Le succès de la tendance des accessoires estampillés « bisous » s’explique par le besoin d’un retour à une forme de candeur

Durant la pandémie, nous avons été rationnés socialement et affectivement. Avec les dégâts que cela a pu occasionner chez les jeunes qui ont, pour certains, vécu la dépression et la perte de motivation, et chez les personnes âgées. Contraintes à l’isolement social et privées des échanges et des étreintes avec leurs proches, beaucoup de personnes âgées ont été atteintes par le syndrome de glissement. C’est se laisser « glisser » doucement vers la mort (notamment en refusant de s’alimenter), par manque d’attention et d’affection.

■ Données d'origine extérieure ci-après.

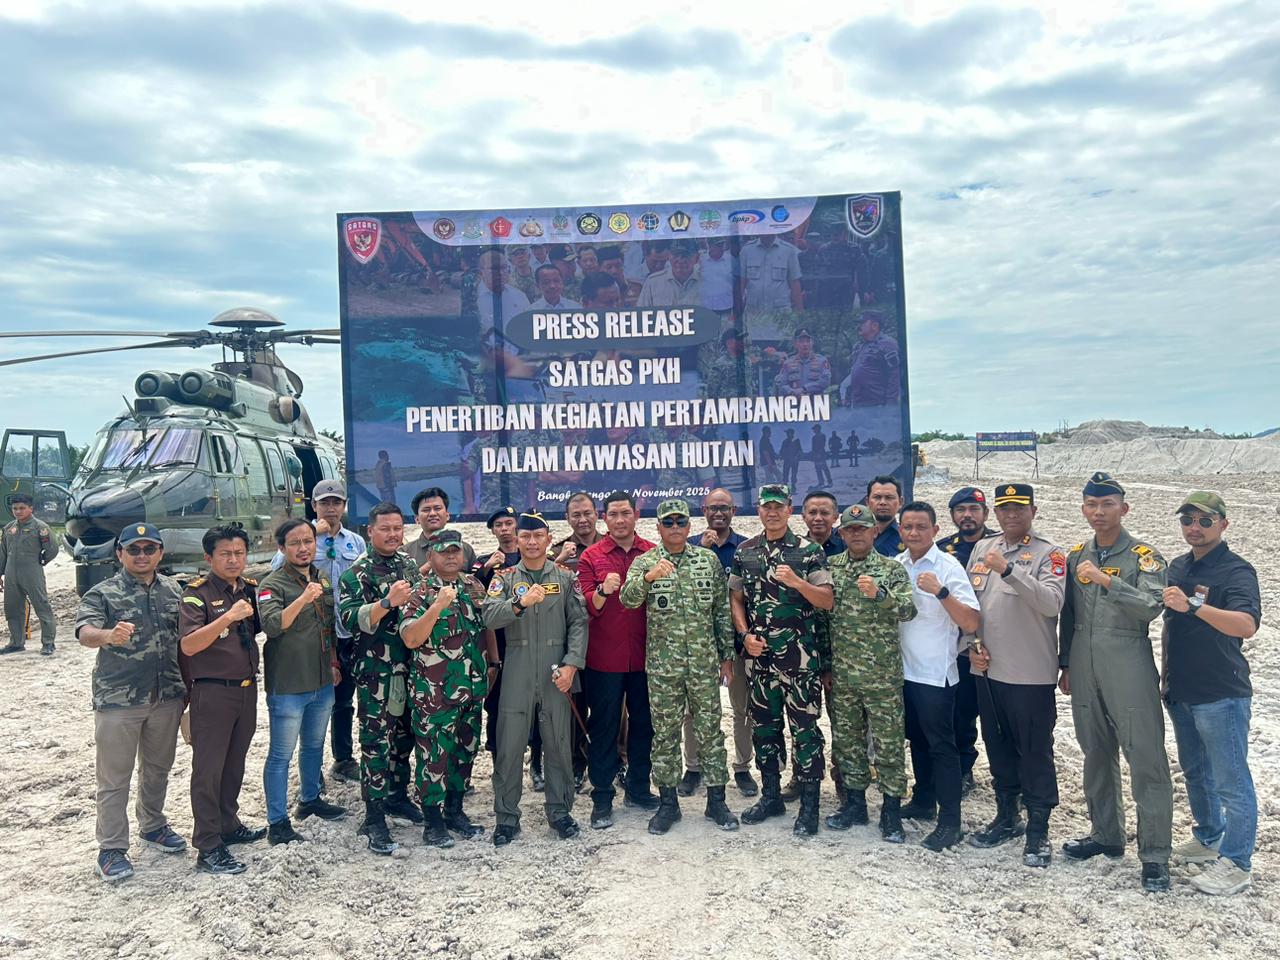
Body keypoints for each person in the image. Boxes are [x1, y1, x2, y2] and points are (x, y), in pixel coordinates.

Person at [1059, 472, 1173, 892]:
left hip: (1128, 660)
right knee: (1095, 751)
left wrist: (1109, 581)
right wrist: (1066, 664)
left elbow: (1152, 606)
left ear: (1124, 508)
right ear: (1083, 509)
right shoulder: (1076, 556)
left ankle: (1155, 854)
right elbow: (1068, 614)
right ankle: (1106, 834)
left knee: (1145, 756)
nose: (1099, 512)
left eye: (1107, 504)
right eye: (1091, 505)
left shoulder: (1144, 556)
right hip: (1083, 662)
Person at [1161, 491, 1261, 896]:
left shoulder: (1237, 571)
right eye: (1187, 520)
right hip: (1181, 689)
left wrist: (1193, 607)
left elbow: (1245, 625)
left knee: (1231, 782)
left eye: (1204, 520)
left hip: (1221, 693)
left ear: (1223, 523)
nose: (1195, 528)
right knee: (1196, 773)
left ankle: (1237, 862)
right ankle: (1208, 837)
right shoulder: (1178, 566)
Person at [75, 523, 187, 882]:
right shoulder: (103, 593)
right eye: (134, 549)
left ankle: (152, 825)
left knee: (158, 768)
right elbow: (84, 632)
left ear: (160, 553)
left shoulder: (175, 590)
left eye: (149, 548)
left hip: (166, 695)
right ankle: (110, 848)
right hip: (119, 699)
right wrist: (108, 635)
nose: (142, 555)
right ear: (119, 554)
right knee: (114, 778)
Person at [619, 499, 739, 834]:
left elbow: (721, 612)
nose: (675, 528)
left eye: (680, 522)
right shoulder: (646, 561)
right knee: (665, 734)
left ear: (689, 526)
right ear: (658, 527)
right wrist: (648, 578)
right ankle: (668, 804)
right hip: (663, 667)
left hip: (703, 664)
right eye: (668, 523)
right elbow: (627, 600)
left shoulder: (707, 560)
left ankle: (717, 801)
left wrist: (727, 657)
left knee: (711, 732)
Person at [963, 484, 1066, 868]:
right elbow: (970, 603)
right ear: (996, 512)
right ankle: (1007, 815)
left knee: (1034, 752)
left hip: (1029, 674)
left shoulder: (1049, 554)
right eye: (1004, 508)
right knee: (998, 746)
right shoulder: (982, 548)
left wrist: (1009, 571)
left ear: (1033, 511)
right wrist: (971, 644)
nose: (1011, 515)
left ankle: (1039, 828)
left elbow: (1051, 603)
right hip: (987, 669)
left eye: (1019, 508)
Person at [730, 483, 834, 836]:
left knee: (805, 730)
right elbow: (736, 598)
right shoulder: (745, 551)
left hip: (799, 661)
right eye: (766, 506)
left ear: (789, 509)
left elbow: (827, 600)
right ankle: (771, 796)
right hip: (760, 660)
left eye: (778, 506)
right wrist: (744, 635)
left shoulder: (809, 551)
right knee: (765, 729)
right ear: (758, 510)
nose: (772, 512)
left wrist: (798, 583)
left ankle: (809, 806)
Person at [482, 512, 588, 846]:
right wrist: (519, 603)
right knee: (510, 744)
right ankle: (506, 817)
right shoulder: (505, 578)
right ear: (517, 539)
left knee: (558, 742)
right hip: (517, 666)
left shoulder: (566, 577)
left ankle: (560, 812)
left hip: (556, 668)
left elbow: (579, 622)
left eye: (538, 536)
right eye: (525, 536)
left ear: (548, 539)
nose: (531, 542)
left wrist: (572, 665)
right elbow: (489, 617)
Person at [823, 504, 916, 841]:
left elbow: (908, 610)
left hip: (882, 676)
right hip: (843, 676)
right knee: (848, 743)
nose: (857, 534)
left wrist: (880, 595)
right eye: (850, 529)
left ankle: (891, 811)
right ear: (842, 534)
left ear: (875, 531)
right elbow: (821, 619)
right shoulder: (831, 568)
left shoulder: (891, 569)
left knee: (889, 745)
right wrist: (825, 665)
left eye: (863, 528)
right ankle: (855, 804)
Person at [338, 502, 426, 856]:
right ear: (370, 531)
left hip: (410, 666)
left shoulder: (408, 564)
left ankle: (397, 796)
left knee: (404, 737)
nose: (392, 534)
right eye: (385, 529)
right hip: (377, 671)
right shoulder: (356, 573)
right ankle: (373, 816)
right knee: (376, 742)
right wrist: (387, 603)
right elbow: (350, 619)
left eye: (397, 528)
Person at [179, 526, 266, 875]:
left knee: (234, 764)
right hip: (213, 692)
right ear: (209, 557)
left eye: (239, 553)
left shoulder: (249, 589)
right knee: (208, 770)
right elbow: (189, 645)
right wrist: (228, 617)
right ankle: (208, 844)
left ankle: (228, 824)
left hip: (246, 689)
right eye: (225, 554)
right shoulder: (196, 594)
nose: (234, 560)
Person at [400, 530, 497, 847]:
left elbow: (487, 626)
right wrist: (437, 606)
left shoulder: (474, 586)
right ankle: (432, 821)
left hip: (472, 687)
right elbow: (411, 638)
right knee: (434, 757)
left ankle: (455, 811)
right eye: (444, 552)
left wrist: (494, 663)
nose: (452, 557)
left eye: (456, 551)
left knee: (464, 752)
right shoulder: (420, 591)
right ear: (431, 557)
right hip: (434, 694)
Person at [894, 502, 981, 851]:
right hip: (904, 672)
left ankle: (950, 822)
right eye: (908, 527)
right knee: (917, 740)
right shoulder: (897, 565)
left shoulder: (948, 566)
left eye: (921, 527)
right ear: (900, 530)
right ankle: (923, 799)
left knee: (943, 747)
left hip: (935, 674)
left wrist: (941, 591)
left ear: (935, 530)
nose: (914, 533)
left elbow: (971, 621)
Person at [257, 519, 347, 845]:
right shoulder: (271, 584)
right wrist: (303, 599)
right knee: (280, 755)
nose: (304, 548)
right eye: (295, 543)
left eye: (308, 541)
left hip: (321, 679)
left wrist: (333, 662)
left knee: (313, 746)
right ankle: (277, 821)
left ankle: (310, 800)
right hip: (289, 684)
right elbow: (272, 626)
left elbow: (327, 627)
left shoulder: (320, 577)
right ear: (282, 548)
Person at [270, 479, 367, 783]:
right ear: (314, 506)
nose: (330, 508)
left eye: (336, 502)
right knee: (312, 702)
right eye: (324, 502)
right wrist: (314, 532)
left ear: (344, 505)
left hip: (348, 632)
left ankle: (343, 759)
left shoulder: (356, 542)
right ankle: (312, 768)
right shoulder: (303, 538)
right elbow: (276, 570)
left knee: (343, 701)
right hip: (313, 634)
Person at [575, 492, 658, 829]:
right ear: (604, 518)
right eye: (614, 514)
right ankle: (602, 797)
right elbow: (586, 606)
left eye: (626, 513)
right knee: (604, 728)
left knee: (644, 725)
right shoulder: (591, 556)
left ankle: (638, 788)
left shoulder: (652, 553)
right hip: (604, 659)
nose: (620, 520)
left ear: (636, 515)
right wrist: (603, 591)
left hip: (645, 658)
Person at [681, 488, 755, 797]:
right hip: (698, 644)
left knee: (742, 708)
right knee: (692, 711)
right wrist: (701, 550)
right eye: (713, 508)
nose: (718, 513)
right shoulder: (687, 546)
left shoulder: (746, 548)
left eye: (724, 508)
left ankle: (742, 767)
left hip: (736, 643)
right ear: (704, 511)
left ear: (734, 511)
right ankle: (693, 767)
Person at [936, 486, 997, 797]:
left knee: (1000, 715)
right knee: (961, 713)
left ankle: (1009, 778)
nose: (967, 515)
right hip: (959, 646)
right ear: (952, 516)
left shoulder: (1000, 546)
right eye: (961, 510)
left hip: (999, 643)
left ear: (985, 513)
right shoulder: (943, 550)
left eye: (974, 509)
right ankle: (963, 769)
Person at [476, 506, 521, 758]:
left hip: (528, 634)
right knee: (496, 701)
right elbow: (471, 590)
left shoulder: (532, 555)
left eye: (508, 523)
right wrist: (486, 568)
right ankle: (497, 757)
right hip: (498, 640)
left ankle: (536, 760)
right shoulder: (484, 560)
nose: (504, 529)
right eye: (498, 525)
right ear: (493, 531)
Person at [0, 493, 58, 655]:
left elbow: (52, 549)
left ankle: (48, 643)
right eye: (15, 508)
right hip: (11, 573)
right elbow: (3, 552)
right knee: (12, 608)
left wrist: (41, 561)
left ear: (30, 508)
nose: (18, 511)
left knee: (42, 606)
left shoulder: (40, 527)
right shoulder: (9, 528)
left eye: (22, 508)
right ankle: (16, 642)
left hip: (32, 572)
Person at [406, 487, 478, 573]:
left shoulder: (466, 549)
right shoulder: (405, 552)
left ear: (447, 515)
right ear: (417, 519)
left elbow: (476, 579)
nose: (432, 513)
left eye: (437, 508)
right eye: (426, 510)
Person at [844, 311, 900, 405]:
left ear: (874, 325)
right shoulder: (858, 346)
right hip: (858, 404)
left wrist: (890, 405)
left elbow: (894, 375)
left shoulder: (887, 344)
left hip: (877, 405)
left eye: (862, 323)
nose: (858, 326)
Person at [636, 239, 701, 307]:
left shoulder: (706, 281)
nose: (680, 260)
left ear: (697, 258)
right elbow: (641, 311)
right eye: (676, 255)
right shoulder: (652, 282)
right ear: (669, 256)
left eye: (686, 255)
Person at [551, 492, 603, 571]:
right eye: (576, 515)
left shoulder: (612, 546)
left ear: (596, 514)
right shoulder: (558, 551)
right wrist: (559, 561)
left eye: (587, 513)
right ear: (568, 518)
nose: (583, 520)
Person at [773, 330, 831, 398]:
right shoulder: (788, 363)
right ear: (795, 344)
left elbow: (825, 381)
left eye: (808, 341)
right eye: (801, 341)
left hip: (815, 402)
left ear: (812, 343)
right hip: (794, 401)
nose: (805, 344)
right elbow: (782, 384)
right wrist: (792, 391)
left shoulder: (822, 361)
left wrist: (804, 389)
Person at [867, 475, 906, 557]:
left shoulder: (907, 536)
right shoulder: (851, 533)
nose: (883, 502)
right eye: (877, 497)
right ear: (867, 502)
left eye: (889, 497)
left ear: (901, 502)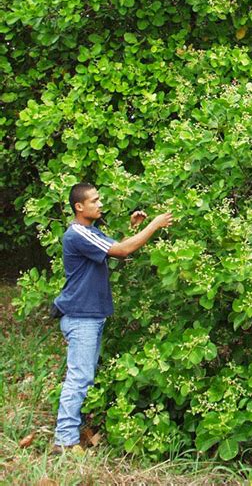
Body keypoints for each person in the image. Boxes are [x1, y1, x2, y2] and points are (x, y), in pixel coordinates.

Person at [51, 182, 173, 453]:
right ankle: (64, 440)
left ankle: (71, 433)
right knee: (79, 377)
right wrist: (153, 225)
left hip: (89, 316)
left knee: (84, 376)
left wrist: (133, 230)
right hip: (80, 317)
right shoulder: (78, 233)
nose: (100, 204)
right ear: (79, 207)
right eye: (94, 201)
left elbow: (114, 250)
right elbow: (121, 251)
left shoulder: (90, 232)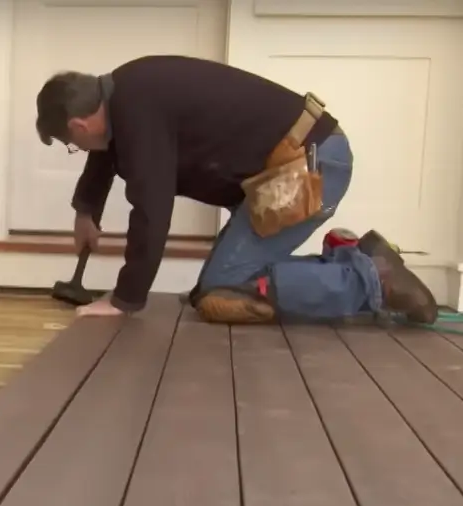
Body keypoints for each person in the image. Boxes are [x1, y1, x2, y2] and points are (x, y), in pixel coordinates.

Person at [32, 56, 439, 325]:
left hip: (308, 170)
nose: (79, 149)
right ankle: (359, 258)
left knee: (219, 294)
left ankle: (370, 278)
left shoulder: (136, 110)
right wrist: (86, 211)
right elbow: (108, 153)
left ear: (79, 126)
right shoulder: (128, 91)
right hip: (301, 163)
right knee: (213, 290)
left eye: (72, 143)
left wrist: (123, 300)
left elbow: (151, 210)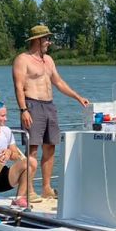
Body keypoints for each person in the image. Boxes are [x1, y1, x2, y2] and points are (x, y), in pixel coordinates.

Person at [12, 24, 90, 202]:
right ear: (37, 40)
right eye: (46, 39)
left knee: (50, 147)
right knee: (32, 148)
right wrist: (23, 110)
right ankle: (29, 190)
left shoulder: (48, 60)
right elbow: (18, 86)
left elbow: (58, 82)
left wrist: (78, 97)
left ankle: (46, 188)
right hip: (32, 105)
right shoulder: (22, 59)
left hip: (49, 106)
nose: (49, 42)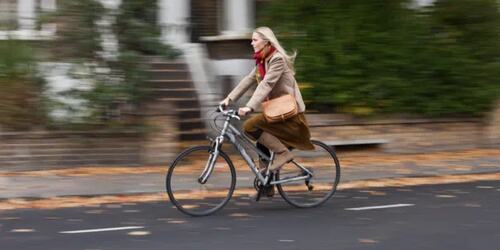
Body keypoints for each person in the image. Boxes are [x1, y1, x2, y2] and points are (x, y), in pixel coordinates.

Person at [220, 26, 314, 175]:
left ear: (266, 42)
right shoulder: (262, 60)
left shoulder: (277, 59)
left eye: (255, 40)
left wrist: (249, 107)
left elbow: (266, 85)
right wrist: (228, 98)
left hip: (290, 112)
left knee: (250, 126)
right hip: (277, 110)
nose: (251, 43)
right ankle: (266, 185)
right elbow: (248, 80)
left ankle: (283, 153)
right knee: (261, 143)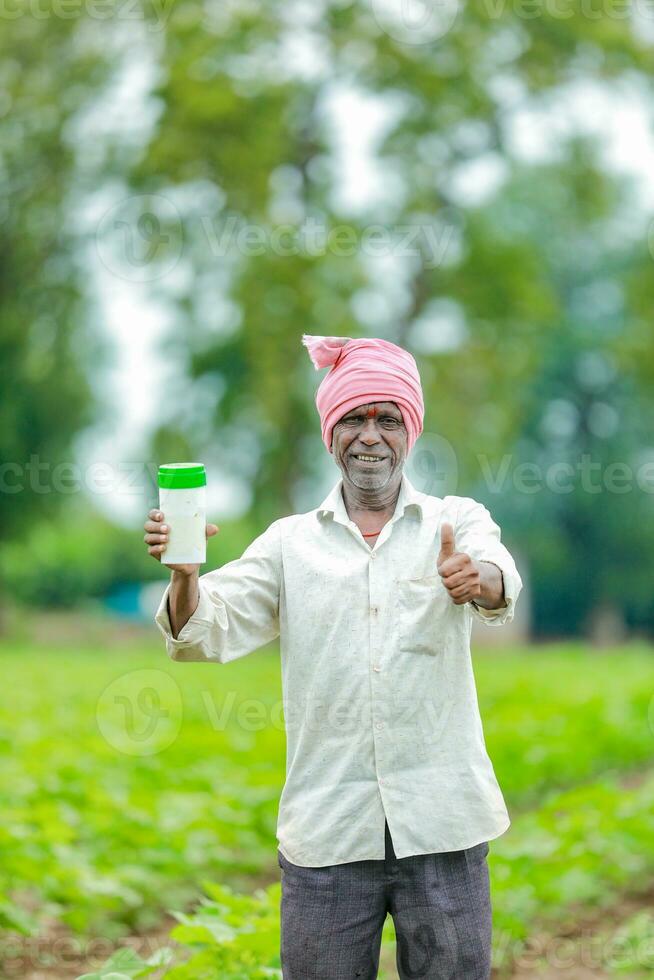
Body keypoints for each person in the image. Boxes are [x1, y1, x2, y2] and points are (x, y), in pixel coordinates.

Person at [143, 333, 523, 980]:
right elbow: (203, 632)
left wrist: (475, 578)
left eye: (387, 418)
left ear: (410, 433)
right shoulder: (290, 545)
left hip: (444, 827)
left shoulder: (452, 520)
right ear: (330, 434)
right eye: (353, 418)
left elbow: (496, 574)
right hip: (328, 834)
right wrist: (184, 575)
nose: (370, 434)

Petits, moyens ou grands, nous avons tous besoin d’être cajolés. Les bisous ont des effets plus que bénéfiques sur la santé physique et psychique : ils produisent les hormones de l’attachement, du plaisir et de la détente telles que l’ocytocyne et l’endorphine, qui confèrent bien-être et apaisement. Au sein du couple, dans la famille, avec des amis, le bisou dans toutes ses déclinaisons demeure l’expression de notre attachement à l’autre.

La tendance du marketing du bisou, si elle poursuit aussi une finalité commerciale, présente l’avantage de nous rappeler l’importance de la tendresse auprès des mammifères évolués que nous sommes Et c’est plutôt positif.